Of course, i am not excluding, that the problem is on my side, and i still dont understand it yet.

LittleLittleCloud commented 2 years ago

It might be the training process is not killed. Can you kill the training process and see if GPU memory is released? The training process should have name "ServiceHub.Host.Clr.x64"

image

enjoy8bit commented 2 years ago

It might be the training process is not killed. Can you kill the training process and see if GPU memory is released? The training process should have name "ServiceHub.Host.Clr.x64"

image

You were, right: image

I closed Visual Studio, and resources were getting released.

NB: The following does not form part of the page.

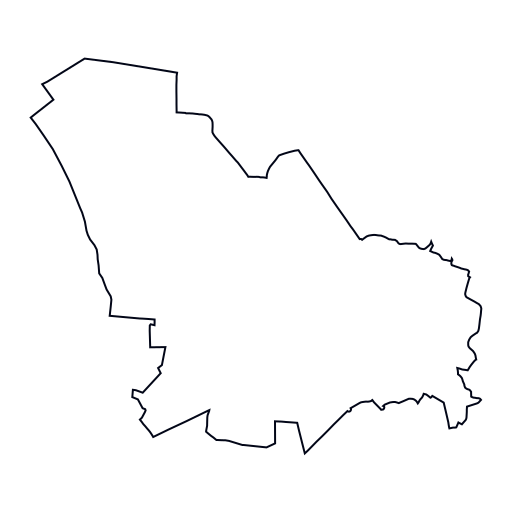 outline of 1er Arrondissement, Analamanga, Madagascar
{"feature_id": "10022922B83786714905046", "entity_name": "1er Arrondissement", "entity_type": "district", "adm_level": 2, "iso_a3": "MDG", "parent_name": "Madagascar", "parent_adm1": "Analamanga", "projection": "orthographic", "projection_center": [47.52, -18.904], "detail": "fine", "context": "isolated", "style": "outline", "palette": "ink", "viewbox_px": 512, "rotation_deg": 0, "n_neighbors": 0, "source": "geoboundaries", "source_scale": "gbopen_adm2", "svg_char_len": 6092}
<svg xmlns="http://www.w3.org/2000/svg" viewBox="0 0 512 512"><path d="M298.5,150.2L298.2,150.2L294.8,150.7L288.9,152.2L284.2,153.6L279.3,155.3L278.8,155.7L278.3,156.3L277.8,156.9L277.3,157.6L276.7,158.5L276.4,158.9L276.1,159.3L275.3,160.4L270.1,166.7L269.1,168.5L267.9,171.1L267.2,173.4L266.8,175.3L266.8,176.3L266.6,177.9L265.6,177.7L263.8,177.4L261.9,177.3L261.5,177.3L260.3,177.3L258.9,176.9L257.0,176.8L254.2,176.9L251.6,176.8L249.3,176.7L248.8,176.8L248.3,176.8L247.2,175.0L245.9,173.3L244.5,171.4L243.0,169.4L241.4,167.3L239.3,164.5L237.8,162.5L236.2,160.9L231.9,155.9L229.4,153.1L227.1,150.4L225.5,148.5L223.5,146.2L221.8,144.3L219.4,141.6L217.2,139.1L215.7,137.4L214.5,135.9L213.4,134.2L212.5,132.5L212.4,130.6L212.6,126.9L212.6,124.5L212.5,122.2L212.1,120.7L211.5,119.4L210.6,118.4L209.7,117.3L208.4,116.1L207.3,115.5L204.5,114.8L201.6,114.4L199.1,114.3L197.4,114.0L196.0,113.9L192.7,113.5L188.7,113.3L186.0,113.3L185.3,112.9L183.3,112.8L180.7,112.6L176.6,112.4L176.6,110.4L176.5,104.3L176.5,98.9L176.4,91.3L176.4,84.8L176.6,79.8L176.6,76.2L177.1,72.7L113.1,62.2L84.6,58.6L47.3,81.7L42.2,84.2L53.4,99.7L34.3,114.7L30.7,117.6L35.6,123.9L43.6,135.4L52.8,149.1L61.7,165.9L69.4,181.5L75.3,196.1L80.1,208.0L82.1,212.5L84.9,221.6L86.5,230.7L87.8,234.8L90.1,239.5L94.4,245.1L96.7,249.5L97.5,254.8L97.7,259.3L98.6,265.4L99.2,273.4L102.3,277.9L104.9,285.0L106.6,289.5L110.7,296.3L111.4,299.7L110.7,306.8L109.8,315.0L109.7,315.8L139.7,318.5L142.2,318.6L148.5,319.0L154.6,319.5L154.6,321.2L154.6,322.3L154.5,325.2L150.7,324.3L149.8,325.5L149.7,330.7L150.2,347.3L165.4,347.1L161.9,365.1L158.1,368.0L160.7,373.2L142.7,392.7L138.9,391.3L135.8,390.2L132.9,389.8L132.5,394.8L132.3,397.1L137.9,399.4L142.6,408.2L145.2,409.2L145.6,410.4L144.9,412.1L141.9,417.7L139.9,419.6L141.8,422.0L143.3,424.1L145.3,426.3L147.2,428.6L148.7,430.3L149.9,431.8L151.0,433.4L151.9,434.8L152.7,436.1L153.2,437.0L168.4,429.6L186.6,421.1L208.2,410.6L209.3,410.1L209.1,411.1L207.6,415.2L207.3,417.4L207.2,421.1L207.1,425.8L206.3,430.0L206.1,431.2L206.1,431.7L207.6,433.0L211.0,435.8L213.4,437.5L216.4,440.0L217.6,440.0L221.4,440.2L225.5,440.3L229.0,440.9L242.4,445.0L243.7,445.0L266.5,447.4L275.1,443.4L275.0,421.3L276.6,421.4L281.7,421.6L286.0,422.0L290.4,422.3L297.2,422.8L299.0,430.5L301.9,442.0L304.8,453.4L307.4,451.0L308.8,449.6L312.8,445.5L316.5,441.7L321.9,436.5L328.0,430.4L334.0,424.2L338.2,420.1L340.6,417.7L343.2,415.1L345.0,413.4L347.4,411.1L347.6,411.3L348.1,411.5L348.6,411.6L349.2,411.6L349.8,411.4L350.2,411.1L350.6,410.7L350.8,410.3L351.0,409.6L351.0,408.9L350.6,408.2L356.5,404.8L357.7,404.1L359.6,403.0L360.8,402.4L362.1,402.1L364.2,401.8L366.0,401.6L367.9,401.7L369.8,401.4L371.4,400.9L371.9,400.3L372.3,400.0L372.6,400.4L373.9,402.2L379.2,407.6L380.1,408.5L380.6,409.1L381.2,409.8L381.9,409.6L382.4,409.6L382.9,409.6L383.6,409.1L384.1,408.3L384.3,407.3L384.1,406.4L383.2,406.0L384.8,404.6L389.9,402.5L392.4,402.1L393.7,402.0L395.1,402.0L396.6,402.4L398.8,403.1L399.9,402.6L400.6,402.3L402.8,401.4L405.3,400.3L408.7,398.8L410.1,398.7L411.5,398.8L412.6,398.9L413.8,399.3L414.4,399.6L415.8,400.6L416.8,401.7L417.8,403.4L418.6,402.3L419.4,400.7L420.3,399.4L421.5,398.1L422.1,397.4L422.8,396.1L423.2,395.3L423.4,394.6L423.7,393.8L426.3,394.5L428.2,395.9L430.4,397.7L431.2,397.3L432.3,395.9L443.7,402.6L445.9,411.9L448.3,422.3L448.6,424.4L449.1,427.3L449.4,428.4L453.0,427.6L454.6,427.6L455.4,427.5L456.0,427.5L456.3,427.3L457.1,425.5L457.9,423.7L458.4,422.5L458.7,422.7L461.9,424.3L463.7,422.2L465.4,420.3L465.9,419.6L466.3,418.5L466.5,417.3L466.8,411.9L466.8,409.6L467.0,406.6L477.0,403.4L478.2,402.8L478.8,402.3L481.0,399.9L480.1,398.8L479.4,398.5L478.7,398.2L478.3,398.2L476.6,398.1L475.2,397.8L473.4,397.6L472.1,397.1L471.2,396.6L471.2,395.8L471.1,393.3L471.1,391.8L470.3,390.7L469.8,390.1L468.8,389.5L467.9,389.3L466.9,388.9L466.2,388.5L465.1,387.6L464.6,386.2L464.4,385.7L464.3,384.5L462.8,381.1L462.7,380.6L462.3,379.2L461.9,378.2L461.8,377.9L460.4,376.2L459.5,375.4L458.0,374.3L458.0,372.7L457.8,370.6L457.3,368.0L459.7,368.6L462.2,369.5L465.4,369.9L467.7,370.3L468.2,369.5L469.7,367.0L471.2,364.9L472.4,363.4L474.0,361.4L475.8,359.6L476.2,359.5L475.8,357.7L475.5,355.7L475.0,354.1L474.2,352.7L473.0,351.0L471.3,349.5L469.8,348.2L469.2,347.4L468.6,346.6L468.3,345.7L468.2,344.7L468.2,342.3L468.3,341.9L469.2,339.6L470.3,337.8L470.8,337.1L472.5,335.7L476.0,333.3L476.9,332.9L478.1,331.3L478.4,330.6L478.9,328.5L479.4,324.6L480.0,319.2L480.6,315.7L480.9,313.2L481.1,310.6L481.2,309.9L481.3,308.5L481.0,307.3L480.5,306.0L479.7,305.1L478.8,304.1L476.8,303.0L474.5,301.6L470.8,299.6L466.5,297.2L465.7,296.0L465.2,294.4L465.2,293.5L465.4,292.4L466.5,287.9L467.7,283.6L469.3,278.2L470.0,277.3L468.2,276.2L468.1,274.8L468.6,273.4L469.1,271.5L468.6,271.0L467.9,270.2L466.9,269.8L465.8,269.5L464.5,269.3L462.6,268.8L461.2,268.5L460.2,268.0L458.5,267.4L456.7,266.8L454.8,266.2L453.6,265.7L452.4,265.4L451.8,265.1L451.5,264.3L451.3,263.8L451.4,263.2L451.4,261.9L451.5,261.4L452.1,260.9L452.4,260.2L452.2,259.3L451.8,258.7L451.7,259.3L451.4,260.0L451.0,260.8L450.6,261.1L447.8,260.5L446.6,260.1L445.3,260.0L443.9,259.8L442.3,259.1L441.0,257.1L439.3,254.8L437.5,253.8L435.3,252.9L433.4,252.5L431.9,251.8L430.2,251.0L431.1,248.9L432.9,245.6L431.7,243.0L431.2,241.7L430.8,242.9L430.4,243.8L429.6,244.9L427.1,247.1L425.4,248.5L423.9,249.1L421.9,248.9L420.8,248.6L419.7,248.2L419.1,247.8L418.7,247.4L416.3,244.4L415.8,243.9L415.1,243.8L412.7,243.7L408.9,243.7L405.7,243.5L403.9,243.7L400.6,244.1L399.4,243.9L398.7,243.4L398.0,242.7L397.1,241.3L396.0,240.5L395.1,239.9L394.2,239.8L392.0,239.7L390.5,239.3L389.2,239.3L388.2,238.8L385.9,237.5L383.6,236.5L382.4,236.1L381.1,235.6L379.6,235.5L378.2,235.4L375.7,235.0L374.0,234.9L372.0,235.1L370.0,235.4L368.5,235.7L367.6,236.1L366.7,236.4L363.0,239.1L362.1,239.8L361.9,239.6L361.5,239.2L361.1,239.0L360.5,239.0L359.7,239.1L352.9,229.3L350.6,226.3L346.7,220.5L341.7,213.4L340.7,212.0L336.9,206.6L331.5,198.8L327.2,191.9L321.7,184.1L319.2,180.5L315.2,174.5L312.5,170.5L308.8,165.1L307.1,162.8L300.2,152.9L298.5,150.2Z" fill="none" stroke="#020617" stroke-width="2"/></svg>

beccamc commented 2 years ago

Is everyone on this thread now able to train?

pierre01 commented 2 years ago

No: mlnetErr01

And when I trey to reinstall the

ML.NET Model Builder GPU Support 2022

I get: MLNerErr02

From: Becca McHenry @.> Sent: Friday, October 29, 2021 09:59 To: dotnet/machinelearning-modelbuilder @.> Cc: Pierre Huguet @.>; Mention @.> Subject: Re: [dotnet/machinelearning-modelbuilder] Visual Studio 2022 Preview (Image classification does not work with local GPU) (#1751)

Is everyone on this thread now able to train?

— You are receiving this because you were mentioned. Reply to this email directly, view it on GitHubhttps://github.com/dotnet/machinelearning-modelbuilder/issues/1751#issuecomment-954899922, or unsubscribehttps://github.com/notifications/unsubscribe-auth/AAT3SFZMZQJQ6QGM5O5V7B3UJLHE5ANCNFSM5DEWLKYA. Triage notifications on the go with GitHub Mobile for iOShttps://apps.apple.com/app/apple-store/id1477376905?ct=notification-email&mt=8&pt=524675 or Androidhttps://play.google.com/store/apps/details?id=com.github.android&referrer=utm_campaign%3Dnotification-email%26utm_medium%3Demail%26utm_source%3Dgithub.

beccamc commented 2 years ago

Sorry @pierre01 I can't see the image or error you included after "I get:"

pierre01 commented 2 years ago

Sorry @pierre01 I can't see the image or error you included after "I get:"

I modified the images in my comment above.

You can ignore my comment as the latest version has fixed this issue .

beccamc commented 2 years ago

HI all, closing this as I believe the issue is resolved. If anyone encounters this, make sure that GPU and Model Builder extension versions match.

If there are any other GPU issues please re-open or file a new issue. Thanks!